Fobiler tedavi edilebilir mi?
Uzmanlara göre "Evet!" Freud'un ortaya koyduğu yöntem karşısında daha öncekiler katı ve duyarsız kalmışsa da, bir noktadan sonra onun yolu da insanın niçin korku duyduğunu bilmesine karşın fobilerinden kurtulamaması nedeniyle yetersiz kalmıştır.

Uzmanlara göre fobilerin tedavisinde en önemli faktör erken teşhistir.
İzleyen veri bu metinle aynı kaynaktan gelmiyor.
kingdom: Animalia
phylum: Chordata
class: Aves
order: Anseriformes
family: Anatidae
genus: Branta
Bu konuda özellikle ailelerin çocuklarının korkuları konusunda dikkatli olmaları öneriliyor. Fobilerin tedavisi yönünde değişik tezler öne sürülüyor. En başta geleni psikanaliz. Ancak, bilinçaltına ulaşılarak yapılan tedavi biraz sabır gerektiriyor. Bunun yanısıra ilaçla tedavi, grup terapileri, kişinin korkusuyla yüzleştirilmesi, amino asitler, vitaminler ve minarellerin kullanılması sayesinde vücutta yaratılacak denge ile fobilerin yok edilmesi konusunda çalışmalar geliştirilerek sürdürülüyor.